Is privacy the price we must pay for safety?

By Laura Haight
Originally published as The Digital Maven in Upstate Business Journal on Nov. 27, 2015

Encryption. Should we or shouldn’t we? Privacy. Yes or no?

With the backdrop of carnage in Paris, politicians, law enforcement and intelligence agencies have been kicking each other with a wave of knee-jerk reactions and proposals.

It’s unseemly to me when law enforcement officials complain that the criminals don’t play fair because they try to hide their criminal intent. But that is the argument being made when we talk about the dangers of encrypted email, texts and other communications.

Security analysts, white-hat hackers and others have long been arguing that criminals, hackers, cybercrime rings, and state-sponsored actors were smarter, more organized and more dedicated than we are. The fact that terrorists have figured out that using encrypted texts is a good idea is just one more brick in that wall.
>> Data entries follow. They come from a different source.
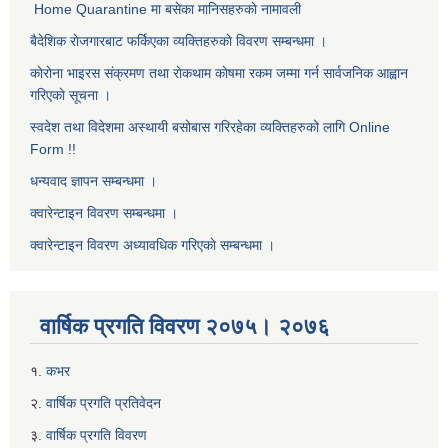
Home Quarantine मा बसेका मानिसहरुकाे नामावली
बैदेशिक राेजगारबाट फर्किएका व्यक्तिहरुकाे विवरण सम्बन्धमा ।
काेराेना भाइरस संक्रमण तथा राेकथाम काेषमा रकम जम्मा गर्न सार्वजनिक आह्वान
गरिएकाे सूचना ।
स्वदेश तथा विदेशमा अस्थायी बसोबास गरिरहेका व्यक्तिहरुको लागि Online
Form !!
धन्यवाद ज्ञापन सम्बन्धमा ।
क्वारेन्टाइन विवरण सम्बन्धमा ।
क्वारेन्टाइन विवरण अध्यावधिक गरिएकाे सम्बन्धमा ।
वार्षिक प्रगति विवरण २०७५। २०७६
१.
कभर
२.
वार्षिक प्रगति प्रतिवेदन
३.
वार्षिक प्रगति विवरण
In fact, there’s no hard evidence that the Paris terrorists did use encryption -- or at least not exclusively -- and some current reports indicate that investigators found unencrypted maps, plans and texts on cell phones.

Still that won’t stop the overheated cries for more control and access by law enforcement, even as the NSA “transitions” from it’s illegal massive collection of data from US citizens phone records.
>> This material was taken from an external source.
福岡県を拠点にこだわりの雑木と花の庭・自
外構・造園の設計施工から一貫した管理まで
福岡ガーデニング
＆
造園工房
The FBI and NSA want backdoor access to technology providers’ hardware and software. Apple, Google and Facebook have vigorously resisted this and last spring urged President Obama to resist efforts to require US technology companies to utilize only encryption technologies with an available backdoor for law enforcement access. Apple’s mobile operating systems iOS 8 and greater have no such access - even under subpoena, Apple would be unable to access a user’s email or texts.

Backdoor systems create inherently insecure environments that can be exploited by cybercriminals, hackers and even terrorists.
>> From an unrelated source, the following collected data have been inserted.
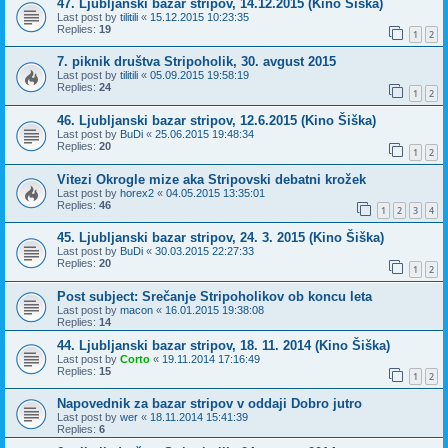
47. Ljubljanski bazar stripov, 14.12.2015 (Kino Šiška)
Last post by
tilitili
«
15.12.2015 10:23:35
Replies:
19
1
2
7. piknik društva Stripoholik, 30. avgust 2015
Last post by
tilitili
«
05.09.2015 19:58:19
Replies:
24
1
2
46. Ljubljanski bazar stripov, 12.6.2015 (Kino Šiška)
Last post by
BuDi
«
25.06.2015 19:48:34
Replies:
20
1
2
Vitezi Okrogle mize aka Stripovski debatni krožek
Last post by
horex2
«
04.05.2015 13:35:01
Replies:
46
1
2
3
4
45. Ljubljanski bazar stripov, 24. 3. 2015 (Kino Šiška)
Last post by
BuDi
«
30.03.2015 22:27:33
Replies:
20
1
2
Post subject: Srečanje Stripoholikov ob koncu leta
Last post by
macon
«
16.01.2015 19:38:08
Replies:
14
44. Ljubljanski bazar stripov, 18. 11. 2014 (Kino Šiška)
Last post by
Corto
«
19.11.2014 17:16:49
Replies:
15
1
2
Napovednik za bazar stripov v oddaji Dobro jutro
Last post by
wer
«
18.11.2014 15:41:39
Replies:
6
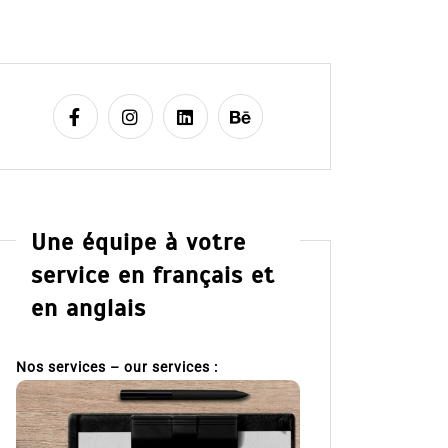
Une équipe à votre
service en français et
en anglais
Nos services – our services :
The big question about encryption is not the hand-wringing concern that terrorists use it, but the question of why more of us don’t.

Every day, sensitive information is exchanged between your employees, your clients, your partners, and your customers. Adding a disclaimer at the bottom of your email does little to protect information ranging from credit card numbers to banking information, proprietary business plans, competition analysis, investor data and more from being compromised.

The answer is encryption. The key to encryption is that both you and your receiver have to be on the same page. In public key encryption, two keys are used - the key used to encrypt the message that is known to the creator and the private key used to decrypt the message that is known to the receiver. That end-to-end encryption is very secure.

Because encryption itself can seem daunting for small businesses to implement, many service providers have done the heavy lifting for you.

Mobile apps like Telegram, WhatsApp and Signal support encrypted messaging and, for Signal users, secure phone calls.

For desktop users, there are browser plugins for users of webmail to encrypt selected messages and more advanced tools that layer over your mail application of choice. A good look at a few versions can be found here.

If you use cloud-based file storage services like Dropbox, ask three questions to determine how secure your documents are: how are my files protected when they are “at rest”, how are they protected in transit and does the service provider have access to your files? Dropbox, for example, uses 256-bit AES encryption (that’s good) to protect files on their servers. When you share a file with someone - either through an http link or in-app sharing with another Dropbox user, TLS encryption is used (also good). But while the company’s policy is not to access user accounts, it admits that a handful of people have that capability to “comply with legal requirements” like subpeonas.

We should expect to hear more about the evils of encryption in the weeks and months to come. Most tech analysts see this as a distraction and a red herring. We should have more security, not less. We should seek out and lock down the cracks that syndicates and state-supported cybercriminals can use to get into our communication systems, not open them up even further.